[serious] Recovered Depressives of Reddit, what happened that lifted you out of depression?

For most of my life, I would have told you that I was indeed depressed. Today, I would tell you that it is not that simple. Perhaps I am depressed, perhaps I am not. But this ambiguity, for me, was a huge step forward.

As someone who has struggled with depression for many, many years, psychology has always been an area of interest for me. I have formally studied many fields of psychology, from the concrete, physiological forms to the more abstract, social forms. That, to me, has given me the ability to more accurately assess the nuances of my depression. I am currently in the process of becoming a clinical psychologist, and as a result of that, I've spent the past few years studying depression. I've treated it like a science, and I think that has helped me come to terms with my own ailments.

What I've realized over the years is that things are rarely so clear cut that one could categorize something like depression as completely cognitive or completely physiological. Depression is a mixture of both. Yes, there is an aspect of it that deals with the way you abstractly interpret your life. But depression also manifests itself in a very physical way. As in, a person's depression can generally manifest itself in tangible ways. Measure the electrical activity in a depressed person's brain, for instance, and you will most likely find an imbalance between the left and right hemispheres.

If you are depressed, you have to understand that there IS a way out of it. Just as a person can recover from the flu, one can recover from depression. Maybe the solution is cognitive, maybe it's biological, maybe it's both. But if you study the science behind why some people are depressed, you will find that depression, like any other disorder, can be beaten.

That's step one.

The next part becomes a little bit more personal. What I mean by that is that it may not work for everyone. It certainly has worked for me, but perhaps other people need something else to heal themselves.

Once I realized that depression was not infallible--that because there is a biological manifestation of it, just like any other disease, it can DEFINITELY be beaten--I had to train my mind to combat it. There are some amazing treatments out there that work on a physiological level that have some remarkable success in treating depression. If you're curious, you should look up TMS. It stands for Transcranial Magnetic Stimulation. Basically, it is a new technology that can inhibit or excite parts of the brain. This is significant because we now understand that depressed people have an electrical imbalance between their right and left hemispheres. With TMS, we can reduce the electrical imbalance, and it has a success rate of roughly 30%. But even if TMS doesn't work for you, there are many, many other treatments that work at a biological level to treat your depression.

These options have always been available to me. And should I require them, I would definitely try to get treated in such a fashion. However, over recent years, I have fought my depression from a cognitive standpoint. Meaning, I tried consciously to change the way I interpret my life to fix my depression. I cannot honestly say that I am really happy right now. Nor can I tell you that I am no longer depressed. But I am SO much better now than I was before.

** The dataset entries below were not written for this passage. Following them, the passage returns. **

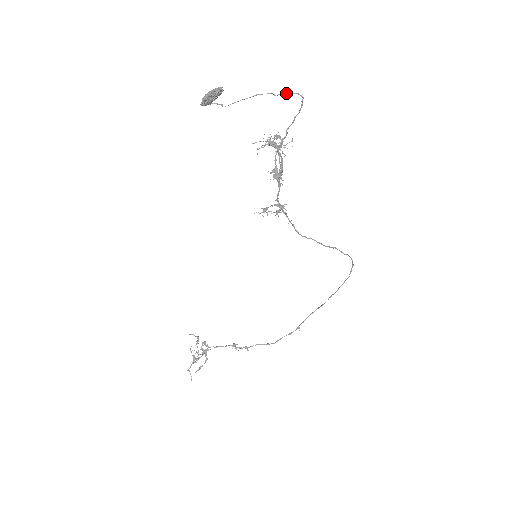
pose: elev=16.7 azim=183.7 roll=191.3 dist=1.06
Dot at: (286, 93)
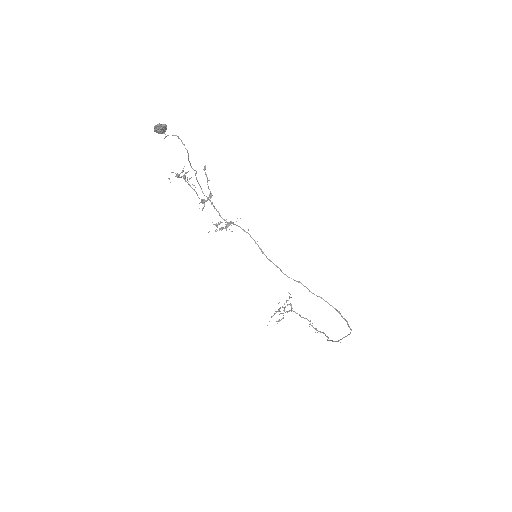
Dot at: (179, 138)
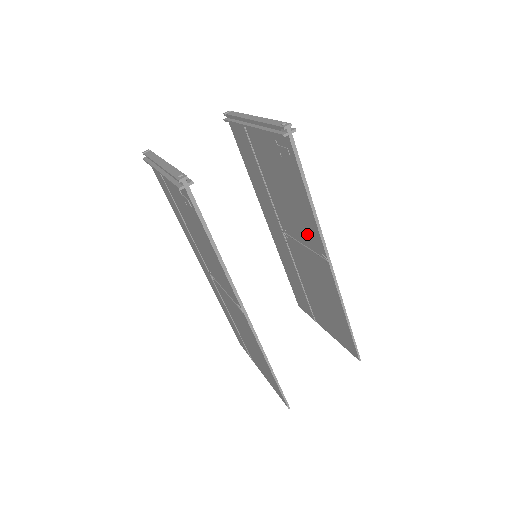
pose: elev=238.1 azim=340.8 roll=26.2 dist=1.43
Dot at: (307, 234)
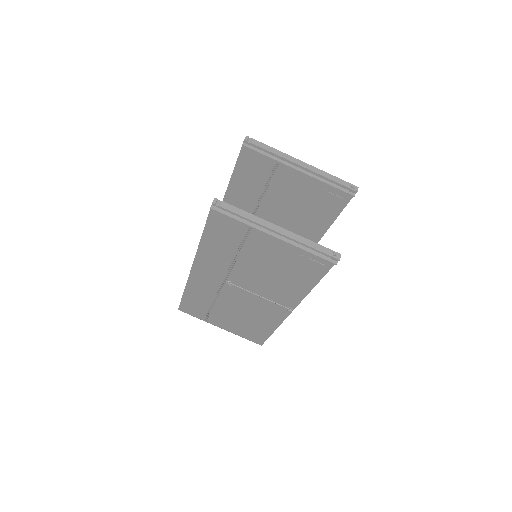
Dot at: occluded
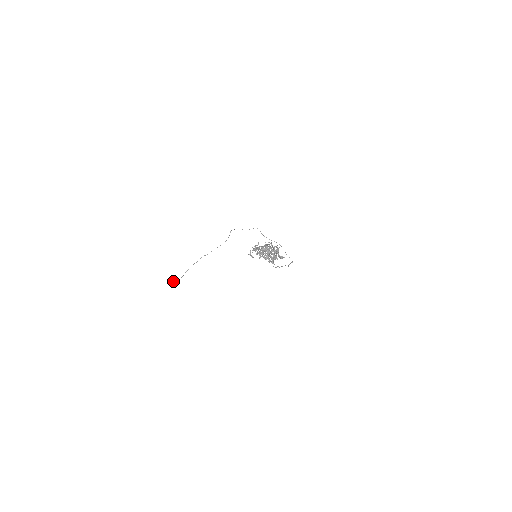
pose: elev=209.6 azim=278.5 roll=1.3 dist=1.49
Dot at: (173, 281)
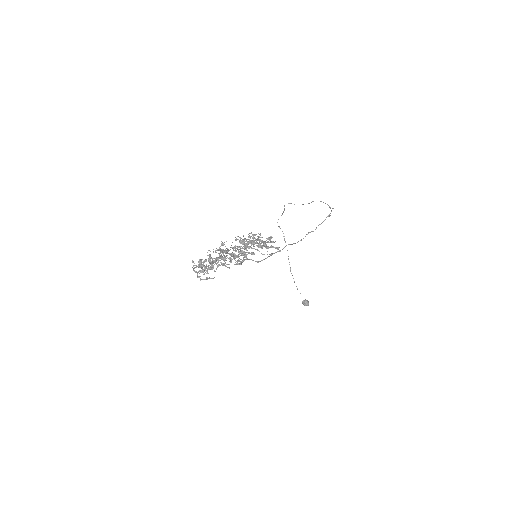
Dot at: occluded
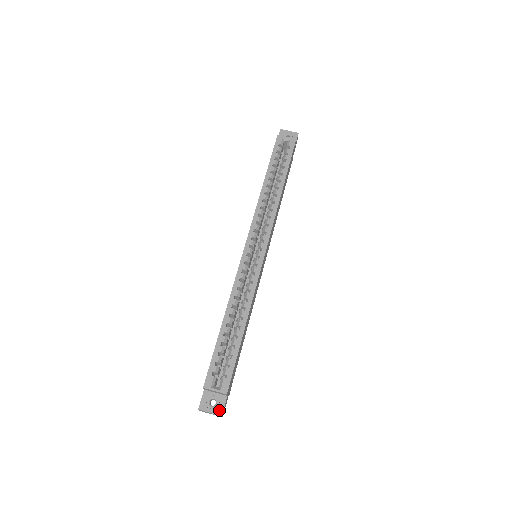
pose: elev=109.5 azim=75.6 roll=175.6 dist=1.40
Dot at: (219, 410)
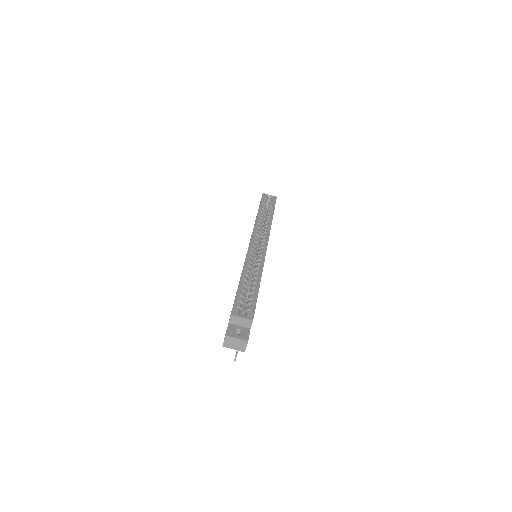
Dot at: (245, 337)
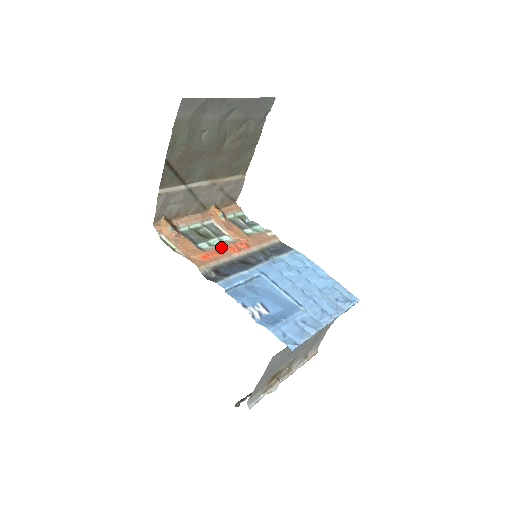
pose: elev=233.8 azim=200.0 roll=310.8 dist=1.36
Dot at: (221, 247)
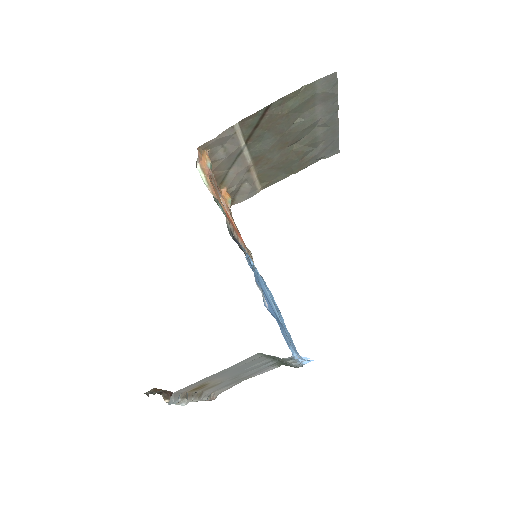
Dot at: occluded
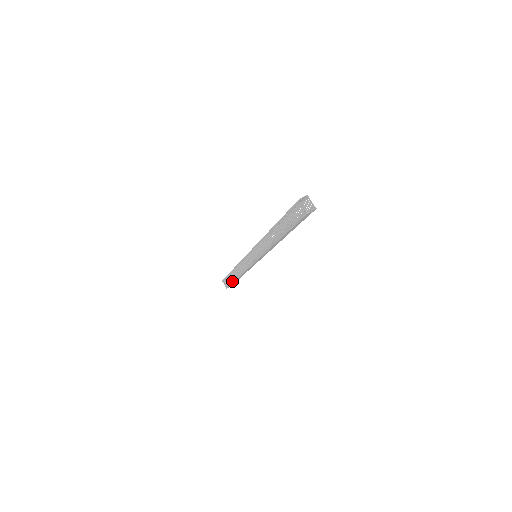
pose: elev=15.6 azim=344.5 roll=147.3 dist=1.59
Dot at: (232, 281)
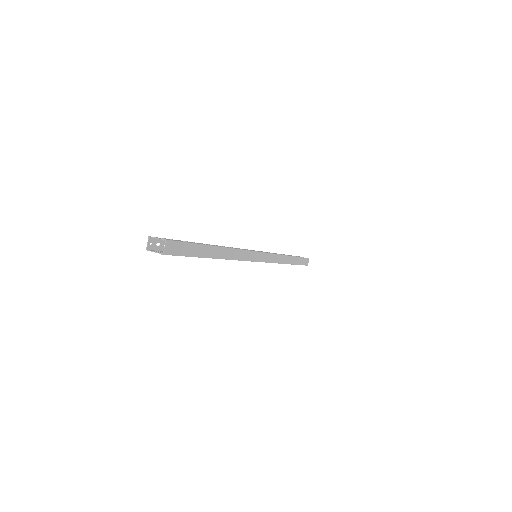
Dot at: occluded
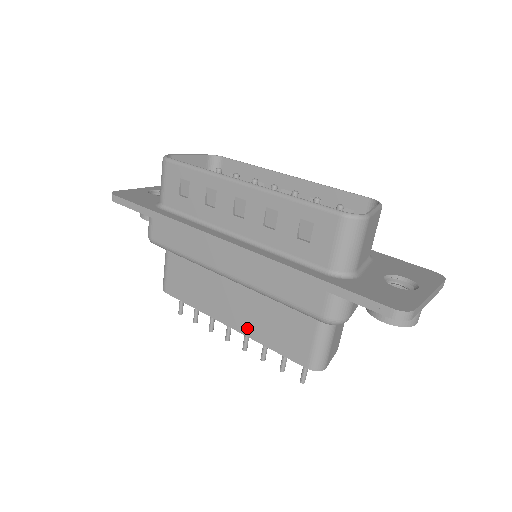
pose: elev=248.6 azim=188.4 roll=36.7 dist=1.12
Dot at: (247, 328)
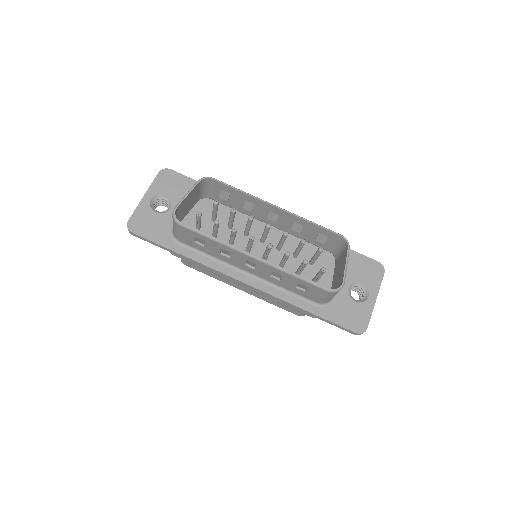
Dot at: (256, 295)
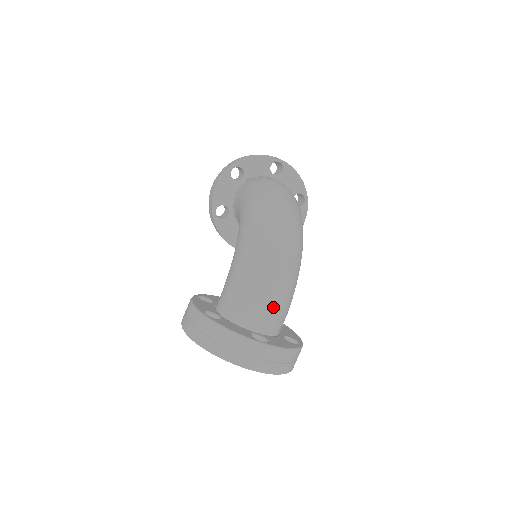
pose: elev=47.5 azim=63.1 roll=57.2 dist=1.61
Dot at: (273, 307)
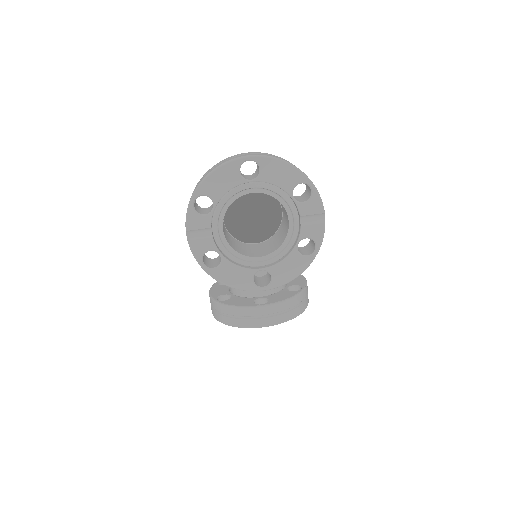
Dot at: occluded
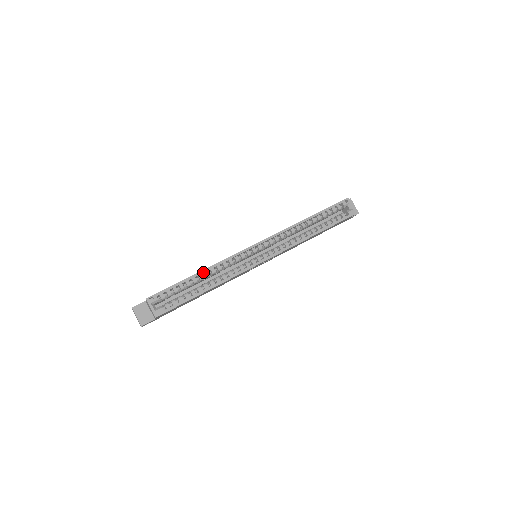
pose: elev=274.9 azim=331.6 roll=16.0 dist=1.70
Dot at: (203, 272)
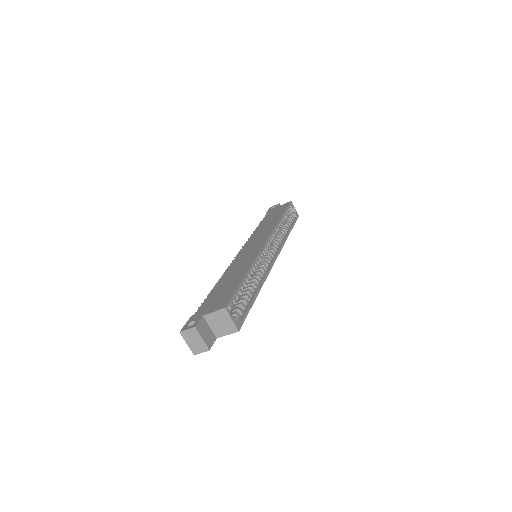
Dot at: occluded
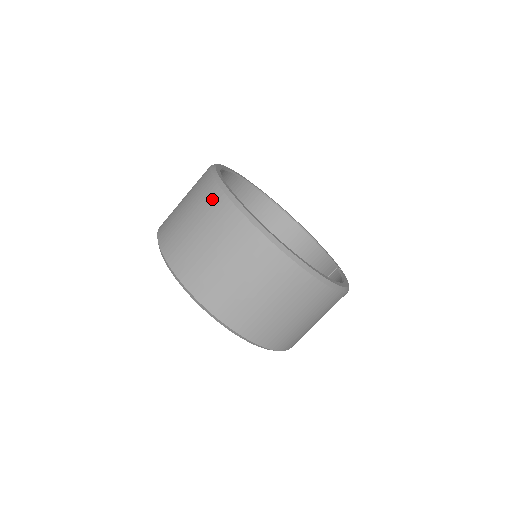
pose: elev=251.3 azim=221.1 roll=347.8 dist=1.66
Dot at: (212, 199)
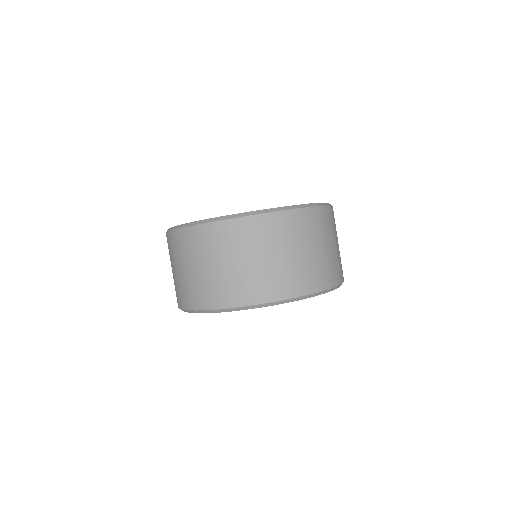
Dot at: occluded
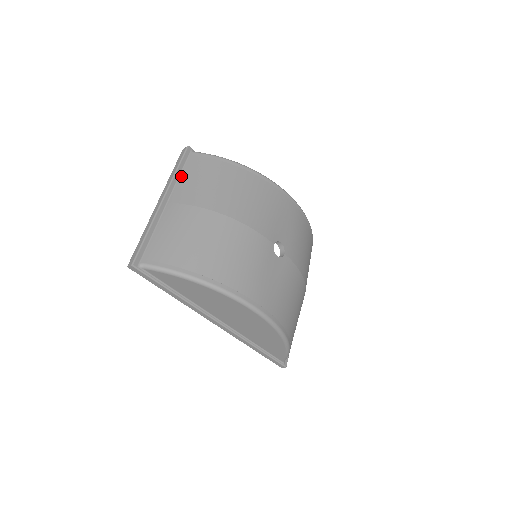
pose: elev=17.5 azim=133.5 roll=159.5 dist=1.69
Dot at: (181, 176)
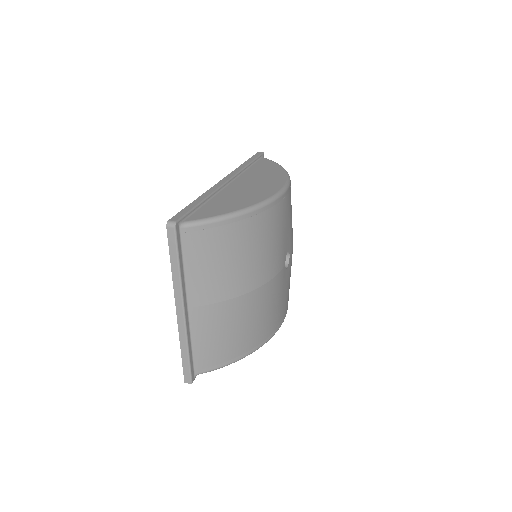
Dot at: (186, 270)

And here's what I did COGNITIVELY to fight depression:

  1. Study the brain. Study depression. Understand the disorder as a scientist. You have to understand your enemy before you can beat it.

  2. Challenge the truth. Basically, I believe that there is only one truth in this world: that one can only grow if they learn to discern between reality and falsehood. We, as people, wrap ourselves in "truths". It's normal. A young boy, for example, may believe with all his heart, that all adults who smoke cigarettes are bad. That's completely normal. Eventually though, this young boy will probably cast aside this "truth". And it will open up an infinite number of alternative ways of thinking that he did not originally know existed. Depressed people, like myself, often wrap themselves around such pseudo-truths. They may believe with all their hearts that they are worthless, that no one could be attracted to them, that they are stupid...etc... If you want to overcome your depression, you must learn to question these "truths" that we wrap ourselves in. It's hard, but if you honestly try to think about yourself and your life in logical terms, you will probably find that a lot of these "truths" that hold you back are completely false. Challenge the truth.

  3. FIND HELP. There is no shame in turning to others. Find a psychologist you can talk with. Try antidepressants. Consult someone who can recommend a treatment. Maybe TMS. Maybe electric shock therapy (which gets a bad rep from movies and the media--but in reality, it is an effective treatment for many people today).

I am not cured of my depression. Sometimes, I feel like the happiness I feel from day to day is fake. Sometimes, I feel so low that I think about killing myself. But as a scientist, I can remind myself that depression is like measles, or the flu, or herpes (weird example, I know. I'm drunk--sue me). It CAN be cured. But it won't be easy. It's going to take time.

I BELIEVE IN YOU. Why? Because you are human, and you have the capacity to beat this. I am by no means a certified counselor or anything like that, but this is something that I believe with all my heart. Never give up.

If anyone needs anyone to talk to, or would like to hear more of my thoughts about depression, shoot me a message. If you'd like, we can even exchange numbers and talk about this. I don't know you, but if you are depressed, then you and I are comrades. And I will do everything I can to convince you that depression can be beaten. That you are stronger than you think you are, and that life can be better than you might believe at the moment.